Here in the UK we have legislation that gives a creditor a specific deadline to start court action to recover money owed to them.  This means that if the creditor waits too long to begin the debt collection process, they may not be able to resort to the courts to recover the funds and the debt becomes “statute barred”. 

This legislation is designed to ensure fairness for the creditor so that they don’t have to wait for so long to take action that vital paperwork may have been lost, or the debt forgotten about.

In England, Wales and Northern Ireland, if a creditor leaves it too long before taking court action, the debt will become unenforceable – in other words, “statue barred”.  The debt will still exist, but the law cannot be used to prevent the creditor from obtaining a court   judgement to recover the funds owed.  However, depending on the type of debt, the creditor will have other means available to them to recover the debt.

In Scotland, however, if the creditor waits too long to take action, this will result in the debt becoming “extinguished”.  When a debt has been extinguished, according to the law, the debt no longer exists and there is nothing the creditor can do to collect the money owed to them. 

The period in which a creditor should begin court action is set out by law, with the length of time stipulated varying according to the type of debt – this period is known as a “limitation period”.

In England, Wales and Northern Ireland, the limitation period is six years and this applies to the most common types of debt, including credit or store cards, gas or electric arrears, personal loans, council tax arrears, payday loans, benefit overpayments, rent arrears, catalogue payments or overdrafts.  There are, however, some exceptions:

  • Personal injury claims have a shorter limitation period of three years.
  • Mortgage shortfalls have a longer limitation period of twelve years for the capital (money borrowed) and six years for the interest charged on it.
  • Income tax, VAT and capital gains tax debts to HM Revenue and Customers have no limitation period which means HMRC can take you to court for the money owed even if it dates back many years.
  • If a creditor has already obtained a court judgement before the limitation period passed, the debt will never become statute barred.

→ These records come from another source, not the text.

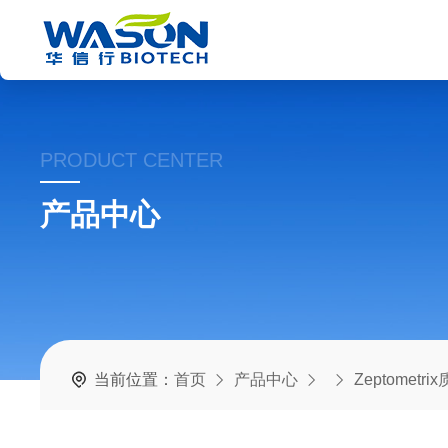
PRODUCT CENTER
产品中心
当前位置：
首页
产品中心
Zeptometr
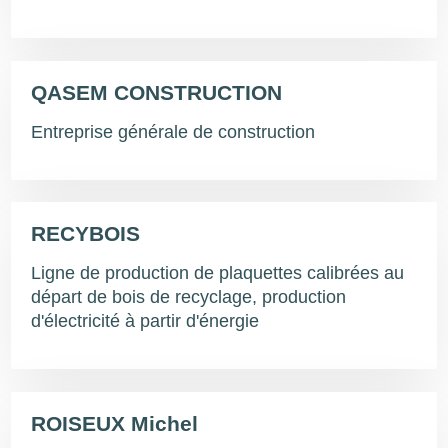
QASEM CONSTRUCTION
Entreprise générale de construction
RECYBOIS
Ligne de production de plaquettes calibrées au
départ de bois de recyclage, production
d'électricité à partir d'énergie
ROISEUX Michel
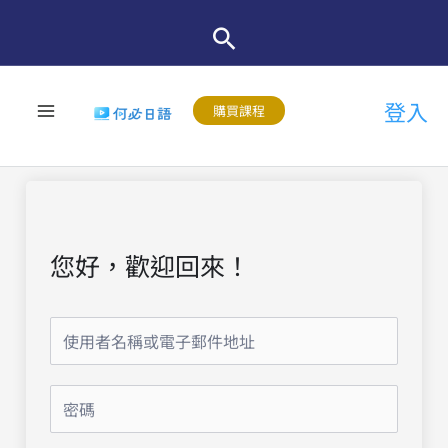
跳
至
主
登入
要
購買課程
內
容
您好，歡迎回來！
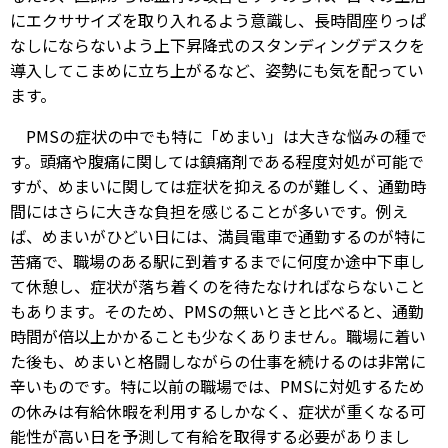
にエクササイズを取り入れるよう意識し、長時間座りっぱ
なしにならないよう上下昇降式のスタンディングデスクを
導入してこまめに立ち上がるなど、姿勢にも気を配ってい
ます。
PMSの症状の中でも特に「めまい」は大きな悩みの種で
す。頭痛や腹痛に関しては鎮痛剤である程度対処が可能で
すが、めまいに関しては症状を抑えるのが難しく、通勤時
間にはさらに大きな負担を感じることが多いです。例え
ば、めまいがひどい日には、満員電車で通勤するのが特に
苦痛で、職場のある駅に到着するまでに何度か途中下車し
て休憩し、症状が落ち着くのを待たなければならないこと
もあります。そのため、PMSの無いときと比べると、通勤
時間が倍以上かかることも少なくありません。職場に着い
た後も、めまいと格闘しながらの仕事を続けるのは非常に
辛いものです。特に以前の職場では、PMSに対処するため
の休みは有給休暇を利用するしかなく、症状が重くなる可
能性が高い日を予測して有給を取得する必要がありまし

In Scotland the limitation period for most types of debt is five years and this applies to credit and store cards, personal loans, utilities arrears, housing benefit overpayments, payday loans, catalogue payments and overdrafts.  The exceptions in Scotland are as follows:

  • Mortgage shortfalls have a limitation period of 20 years for the capital, whilst the interest charge has a limitation period of five years.
  • Income tax, VAT, and capital gains tax debts to HMRC have no limitation period which means they can be enforced by court order at any time.
  • Council tax and some DWP benefit overpayments have a limitation period of 20 years.
  • If the creditor has already obtained a decree before the end of the limitation period, the debt cannot be extinguished.